Can you guys help with verifying my work for this problem. My answers don't match the given answers.
Given $\tan 2\theta = -\dfrac{-24}{7}$, where $\theta$ is an acute angle, find $\sin \theta$ and $\cos \theta$
I used the identity, $\tan 2\theta = \dfrac{2\tan \theta}{1 - tan^2 \theta}$ to try and get an equation in $\tan \theta$.

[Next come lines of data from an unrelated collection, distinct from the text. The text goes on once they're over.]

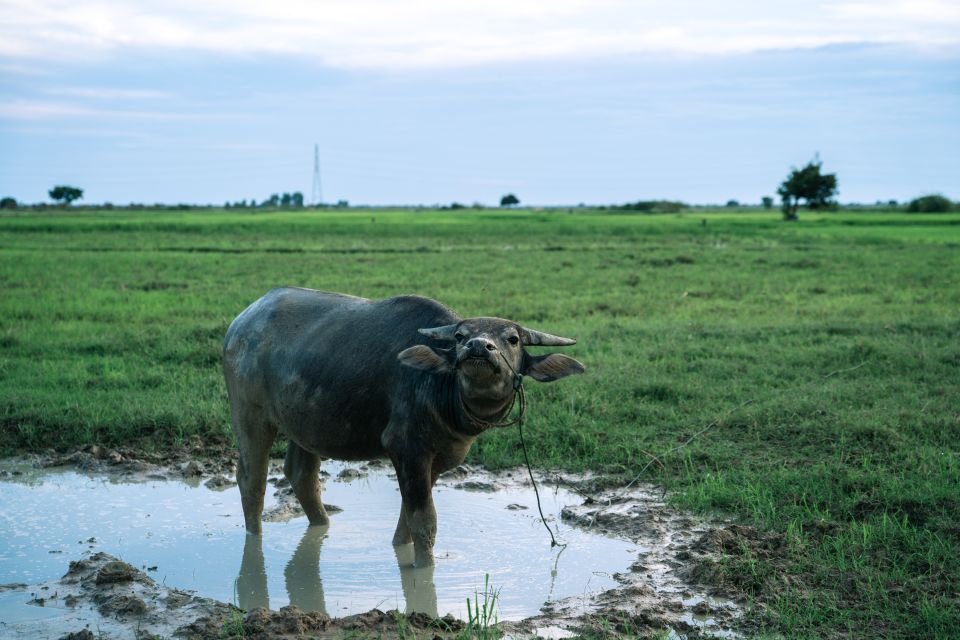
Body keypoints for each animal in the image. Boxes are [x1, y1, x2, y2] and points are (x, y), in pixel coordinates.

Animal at [225, 288, 584, 568]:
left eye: (512, 339)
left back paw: (322, 524)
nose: (479, 347)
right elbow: (424, 520)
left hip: (305, 424)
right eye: (460, 337)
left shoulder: (439, 458)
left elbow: (407, 518)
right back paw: (254, 537)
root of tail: (241, 322)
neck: (444, 393)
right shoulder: (407, 448)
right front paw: (425, 567)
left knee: (302, 475)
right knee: (252, 479)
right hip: (250, 415)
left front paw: (401, 548)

$ \begin{align} -\dfrac{24}{7} &= \dfrac{2\tan \theta}{1 - \tan^2 \theta} \\ -24 + 24\tan^2 \theta &= 14 \tan \theta \\ 24tan^2 \theta - 14\tan \theta - 24 &= 0 \\ 12tan^2 \theta - 7\tan \theta - 12 &= 0 \\ \end{align} $
Solving this quadratic I got, $ \tan \theta = \dfrac{3}{2} \text{ or } \tan \theta = -\dfrac{3}{4}$
$\therefore \sin \theta = \pm \dfrac{3}{\sqrt{13}} \text{ and } \cos \theta = \pm \dfrac{2}{\sqrt{13}}$
Or,
$\therefore \sin \theta = \pm \dfrac{3}{5} \text{ and } \cos \theta = \mp \dfrac{4}{5}$
The given answer is,
$\sin \theta = \dfrac{4}{5} \text{ and } \cos \theta = \dfrac{3}{5}$
I thought I needed to discard the negative solution assuming $\theta$ is acute. But they haven't indicated a quadrant. Do I assume the quadrant is I only? What am i missing? Thanks again for your help.